President and CEO R. Scot Woodall: Sure. So, the Fifth Creek transaction, in general, has just gone great when you think about going through the whole SEC review process, and I think we had a very expedited process along those lines, got the shareholder votes set there for the 16, so kind of in the middle of the month. So, that has gone tremendously smooth.

We’ve got the Glass Lewis report this morning in which the Glass Lewis recommends a floor vote for all of the items that our board of directors put out to the shareholders. So, we’re excited about that. So, from that whole approval process, everything seems to be on track.

Working with the Fifth Creek people has been a tremendously collaborative event as we kind of worked through putting together a business plan for 2018 as well as tackling some of the organizational issues and things. So, that has been great to work with all of those guys.

Going specifically to the DUCs that you brought up. Of the 12 DUCs, three of those were completed by Fifth Creek in December and placed on line in December of last year. The remaining nine DUCs will be done post-closing. And so, we I think have already secured services to go up there really by the end of March, beginning of April to begin the process of completing those DUCs. Similarly, I think we already have been working in a very collaborative fashion with the Fifth Creek people and have secured almost all of the permits that we need for 2018 for the Hereford position and expect to have a drilling rig up there running probably in April as well.

So, seems like it’s all on track, moving pretty smoothly. I would say that the outlook that we put in conjunction with the announcement of the transaction back in December still looks intact. Obviously, we will update that post-closing and post getting a business plan approved through our new board, and those items as well, and I look forward to sharing that with everybody. But it seems like that that outlook is still intact as we continue to work through the process.

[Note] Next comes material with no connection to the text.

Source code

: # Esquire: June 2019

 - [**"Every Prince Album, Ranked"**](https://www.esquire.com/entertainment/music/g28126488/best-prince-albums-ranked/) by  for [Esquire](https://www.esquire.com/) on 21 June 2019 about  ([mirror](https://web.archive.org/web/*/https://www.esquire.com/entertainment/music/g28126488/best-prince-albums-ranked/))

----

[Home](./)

Q: Regarding the line pressures, as you kind of get with the Fifth Creek deal, is that something that you see impacting how you plan the activity between the combined company going forward, or do you see that easing as the year goes on?

CEO Woodall: Well, kind of two points along those lines. So sure, obviously, the Fifth Creek transaction gives us a lot of flexibility, which we like that word, flexibility, whether we’re talking about balance sheet or controlling our own pace of development, is a pretty good keyword for us in this organization.

And having another outlet there, could give us the ability to allocate more capital up there and less that would flow through the DCP system. So, I think that does give us more choices and more options, and that will surely be taken into account as we look forward to putting out combined company guidance later into March.

Specifically, to the line pressures and things that we experienced, I kind of think that the worst is probably behind us.

So, we were probably more impacted in November, December and January on curtailments associated with DCP than what we see going forward. If you remember, we’ve signed another contract with another outlet for gas, and those volumes have continuously ramped up. So, we may have only moved a couple of million a day through that other third-party arrangement in November, but we’re currently moving somewhere around 7 million to 10 million a day of volume through there. And we think in April, we’ll be over 20 million a day going through that other outlet. So, we really think that we’ve got the issue kind of behind us and it did impact some of the volumes in the fourth quarter and translated into a little bit of the first half of Q1. But like I said, I kind of think that issue is more behind us. So, we look for a pretty robust year going forward.